• [TO BE DONE]: Substitute "bounding box" for "bbox" throughout the entries below and give them again with nothing else changed. Leave the pictures out of your answer.

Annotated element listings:
══════════════════════════════

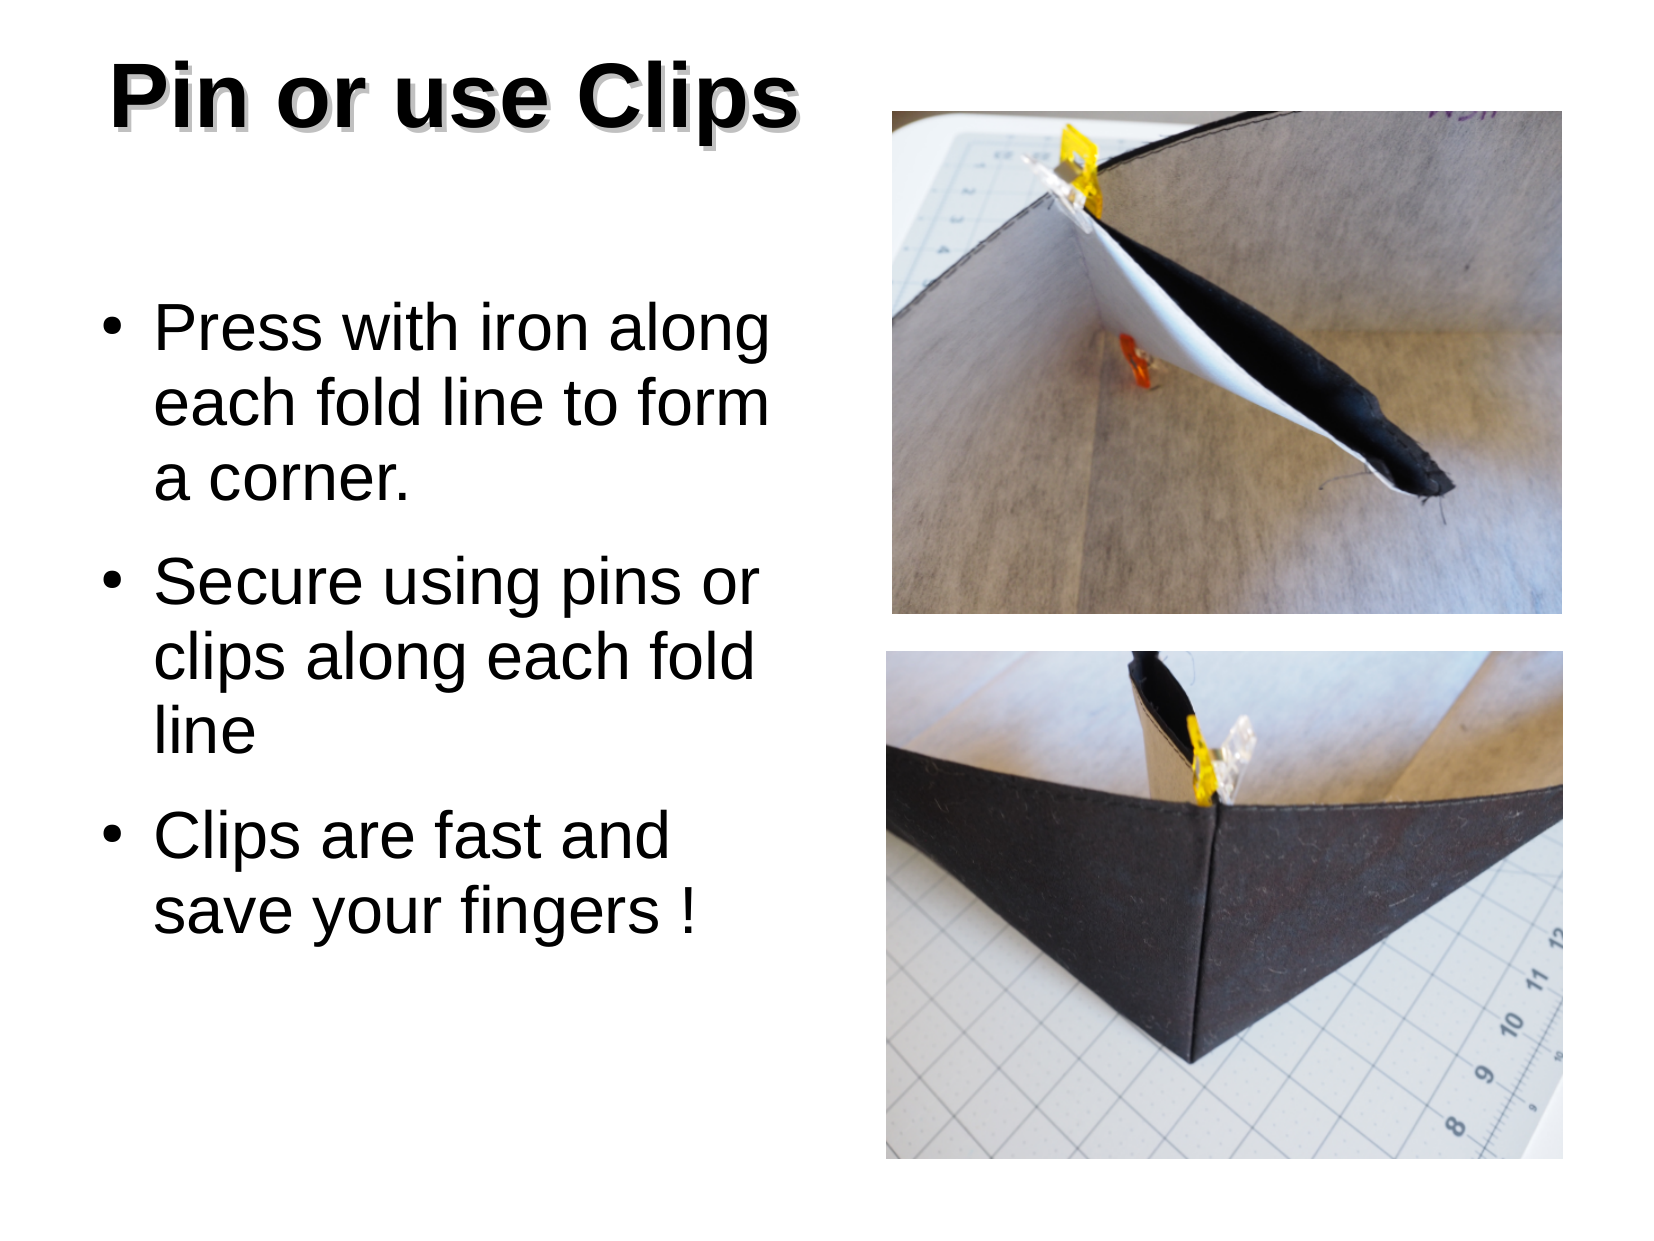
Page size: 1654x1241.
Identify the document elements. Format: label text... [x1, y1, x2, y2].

picture [886, 651, 1563, 1159]
title Pin or use Clips [82, 44, 827, 148]
picture [892, 111, 1562, 614]
list Press with iron along each fold line to form a corner. Secure using pins or clips along each fold line Clips are fast and save your fingers ! [82, 290, 809, 1010]
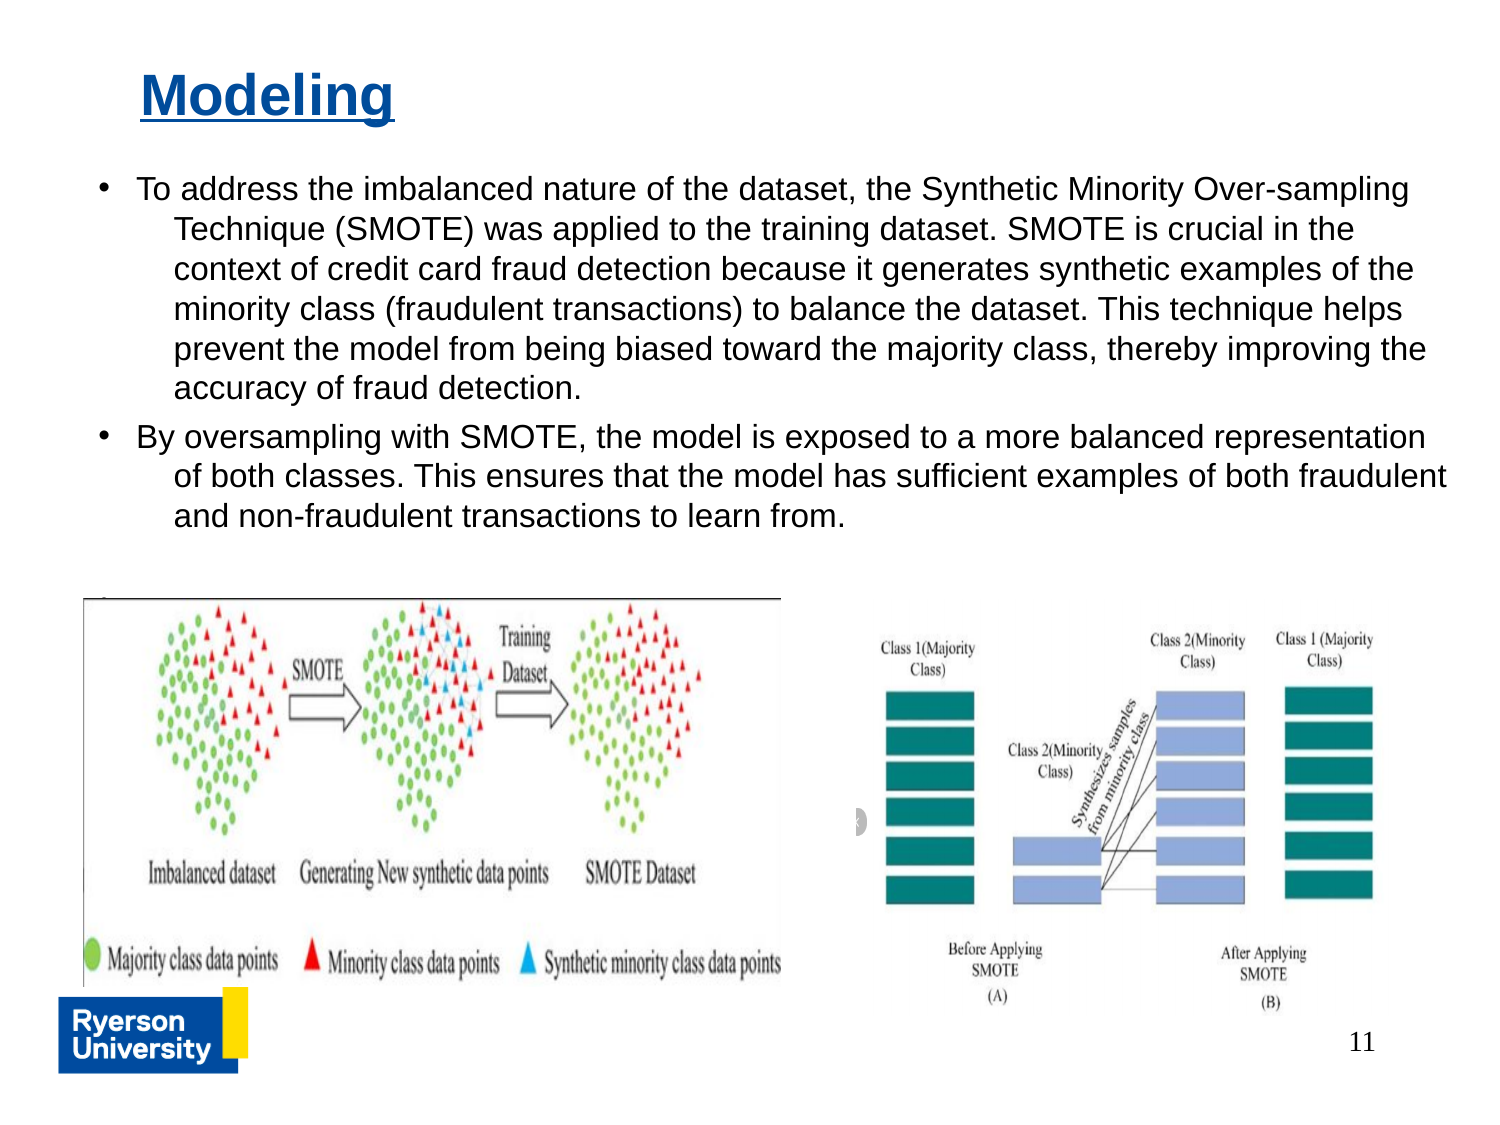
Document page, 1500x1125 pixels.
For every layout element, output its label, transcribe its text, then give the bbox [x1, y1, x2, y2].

══════════════════════════════

• [EXERCISE OUTPUT]:
Page size: 1654x1241.
Identify the document elements. Format: label text... [x1, y1, x2, y2].

picture [886, 651, 1563, 1159]
title Pin or use Clips [82, 44, 827, 148]
picture [892, 111, 1562, 614]
list Press with iron along each fold line to form a corner. Secure using pins or clips along each fold line Clips are fast and save your fingers ! [82, 290, 809, 1010]
Document page, 1500x1125 pixels.
For every layout element, output its label, transcribe its text, then give the bounding box [x1, y1, x2, y2].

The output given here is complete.